Each line in the material below, starting at the one with "The reconstruction stays as it was." and ending at the one with "Picture 4: A", is to be reproduced exactly; no picture is to be copied.

**Data for this task:**
BEGIN

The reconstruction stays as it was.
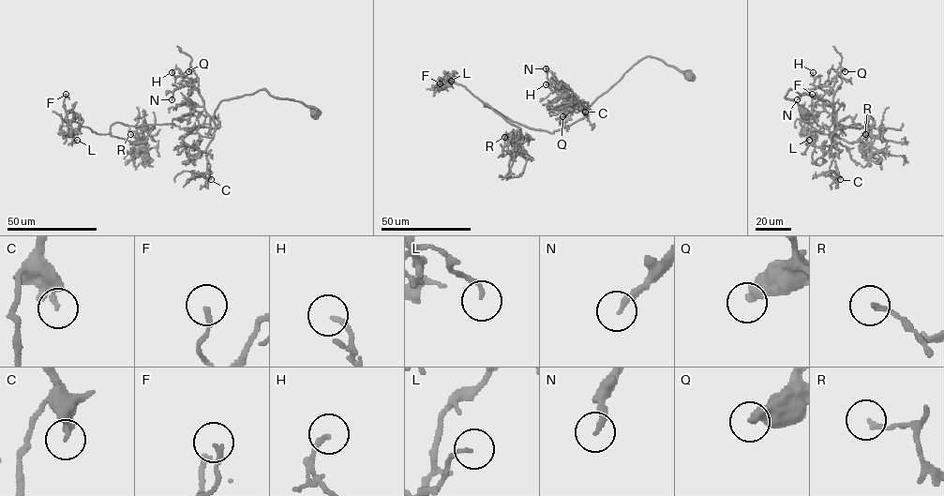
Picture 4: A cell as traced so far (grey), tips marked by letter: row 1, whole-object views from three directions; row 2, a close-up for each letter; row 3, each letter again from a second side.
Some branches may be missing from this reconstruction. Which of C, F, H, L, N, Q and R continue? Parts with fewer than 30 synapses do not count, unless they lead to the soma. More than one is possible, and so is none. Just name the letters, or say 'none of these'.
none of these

END
BEGIN

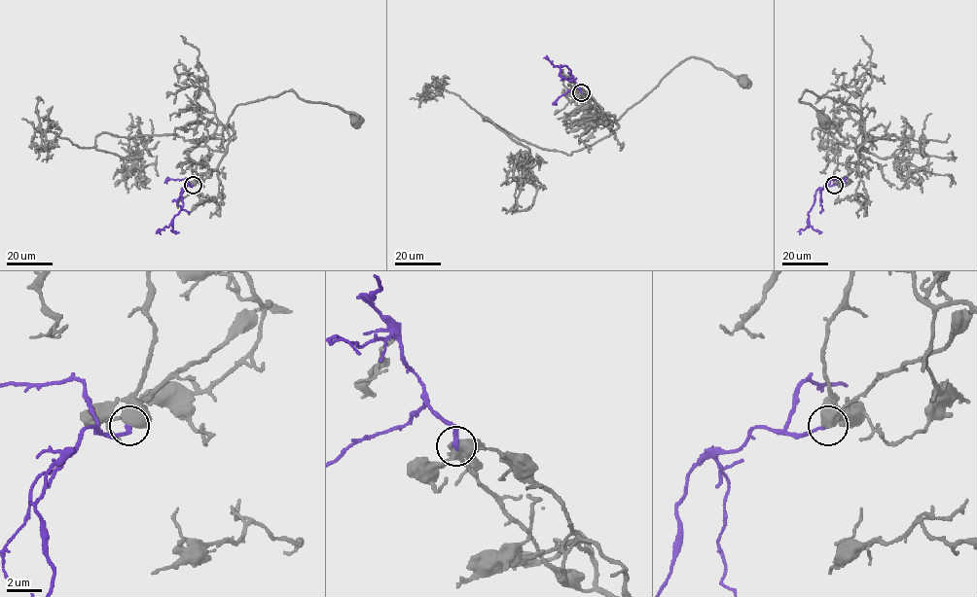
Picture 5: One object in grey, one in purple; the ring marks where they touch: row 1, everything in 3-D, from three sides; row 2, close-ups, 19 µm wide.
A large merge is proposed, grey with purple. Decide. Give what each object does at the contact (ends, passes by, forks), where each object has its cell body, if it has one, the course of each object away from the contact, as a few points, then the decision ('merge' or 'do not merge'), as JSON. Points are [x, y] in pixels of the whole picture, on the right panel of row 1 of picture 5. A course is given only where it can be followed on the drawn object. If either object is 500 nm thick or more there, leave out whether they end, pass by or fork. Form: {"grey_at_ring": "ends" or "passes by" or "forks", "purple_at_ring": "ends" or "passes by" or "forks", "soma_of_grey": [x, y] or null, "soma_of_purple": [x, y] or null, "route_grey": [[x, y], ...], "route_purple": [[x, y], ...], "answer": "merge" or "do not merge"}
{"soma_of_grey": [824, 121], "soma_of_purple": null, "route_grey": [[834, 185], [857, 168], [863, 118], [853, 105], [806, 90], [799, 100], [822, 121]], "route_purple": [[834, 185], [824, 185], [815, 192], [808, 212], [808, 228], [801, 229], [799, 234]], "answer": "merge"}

END

**Exercise output:**
The reconstruction stays as it was.
Picture 4: A cell as traced so far (grey), tips marked by letter: row 1, whole-object views from three directions; row 2, a close-up for each letter; row 3, each letter again from a second side.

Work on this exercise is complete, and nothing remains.